Bigger Trees

26 April 2010

Several weekends ago now, I went to the Tate Britain to see the Chris Ofili and Henry Moore exhibitions. Both were good. I find sculpture difficult to “read”, as it were, although I found Moore’s stringed work very beautiful; the real highlight of his exhibition for me, though, was the central room of his sketches from the Blitz and from coalmines. The Ofili, similarly, wasn’t initially to my taste, but grew into a rather nice body of work, and the room of his blue paintings was wonderful; I enjoyed the catalogue of the Blue works I read later, although was disappointed to see how many of the Blue paintings hadn’t been selected for display.

But the best thing I saw in the gallery that weekend was a total surprise.

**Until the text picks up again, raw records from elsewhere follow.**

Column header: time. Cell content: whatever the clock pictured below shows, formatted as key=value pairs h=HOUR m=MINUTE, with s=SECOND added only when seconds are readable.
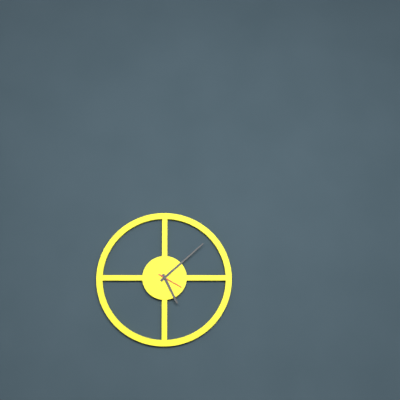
h=5 m=8
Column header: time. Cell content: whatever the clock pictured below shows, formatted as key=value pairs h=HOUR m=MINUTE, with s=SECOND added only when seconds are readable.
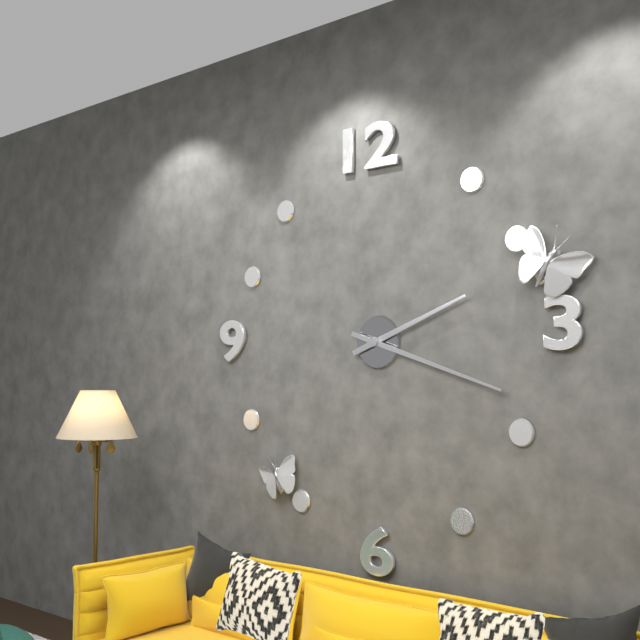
h=2 m=18
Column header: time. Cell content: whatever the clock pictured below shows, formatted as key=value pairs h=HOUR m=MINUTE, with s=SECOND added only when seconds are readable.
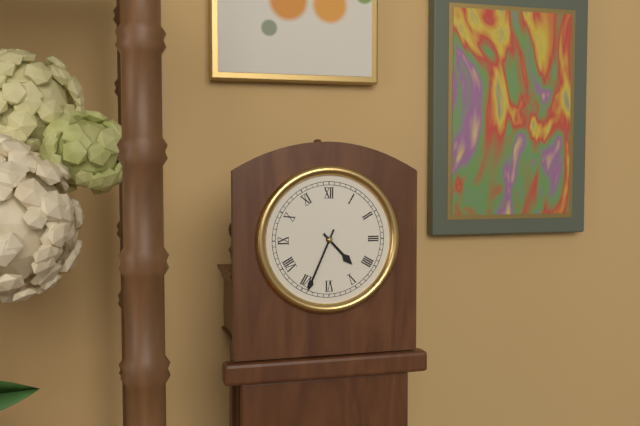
h=4 m=34
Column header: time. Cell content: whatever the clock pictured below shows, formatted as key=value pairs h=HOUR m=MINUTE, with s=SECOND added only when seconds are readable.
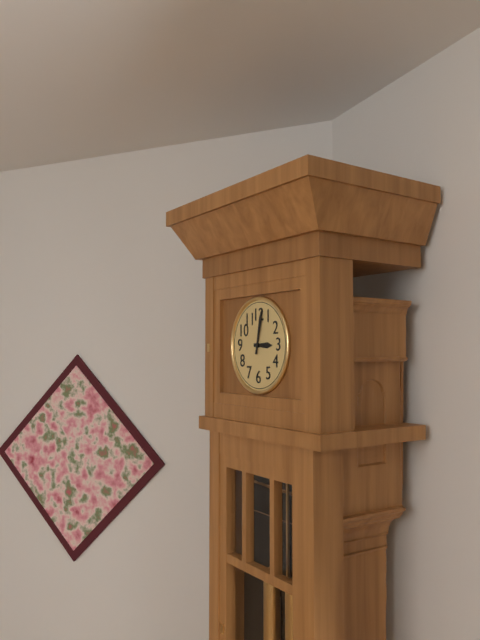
h=3 m=2
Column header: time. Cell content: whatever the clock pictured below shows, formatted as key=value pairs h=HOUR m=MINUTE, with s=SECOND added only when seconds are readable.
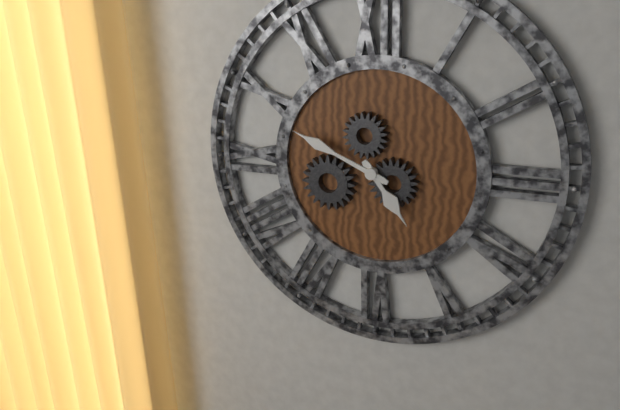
h=4 m=49
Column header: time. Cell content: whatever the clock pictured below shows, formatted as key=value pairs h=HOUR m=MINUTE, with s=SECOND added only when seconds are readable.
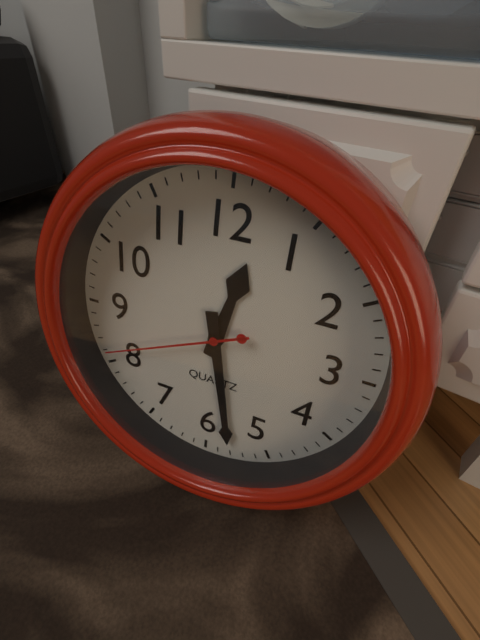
h=12 m=28 s=41
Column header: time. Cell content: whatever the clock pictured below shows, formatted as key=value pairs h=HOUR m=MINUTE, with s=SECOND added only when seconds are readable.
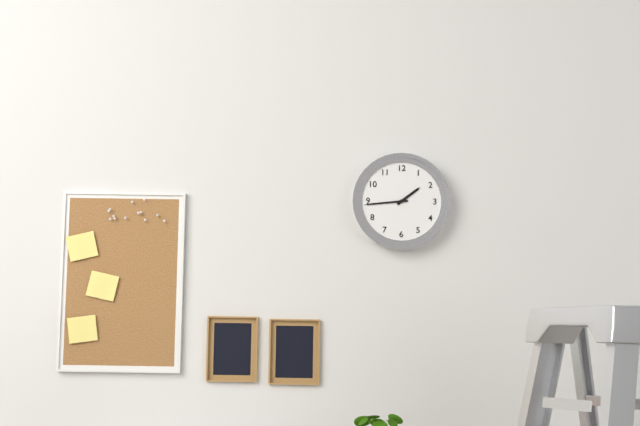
h=1 m=44
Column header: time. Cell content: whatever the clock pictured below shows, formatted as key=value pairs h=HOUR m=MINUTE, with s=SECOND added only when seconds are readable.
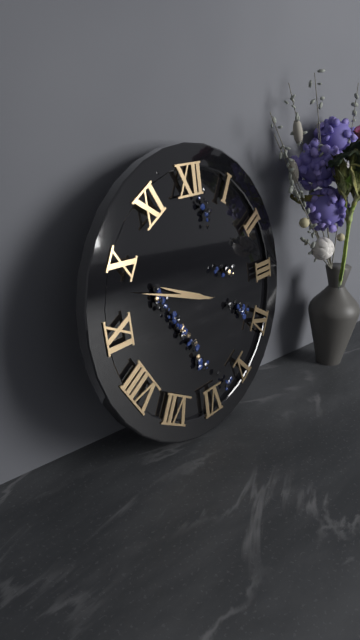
h=9 m=48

That surprise was David Hockney’s Bigger Trees Near Warter.

I glimpsed the painting through a doorway, not in its entirety, just part of it, already filling the doorframe and enticing me in. What greeted me on the other side was, in every sense, stunning.

Bigger Trees Near Warter is a huge painting, made of 50 canvases – 10 wide by 5 high – and, in this showing, duplicated on two adjacent walls of the gallery in scale replicas constructed out of fifty photographic prints. It dominates the room, filling your peripheral vision as well as your forward gaze.

(I enjoyed Hockney’s rational for making the painting so big – he didn’t want the Royal Academy to try to hang anything next to it, and so he ensured it would fill the wall it was intended for)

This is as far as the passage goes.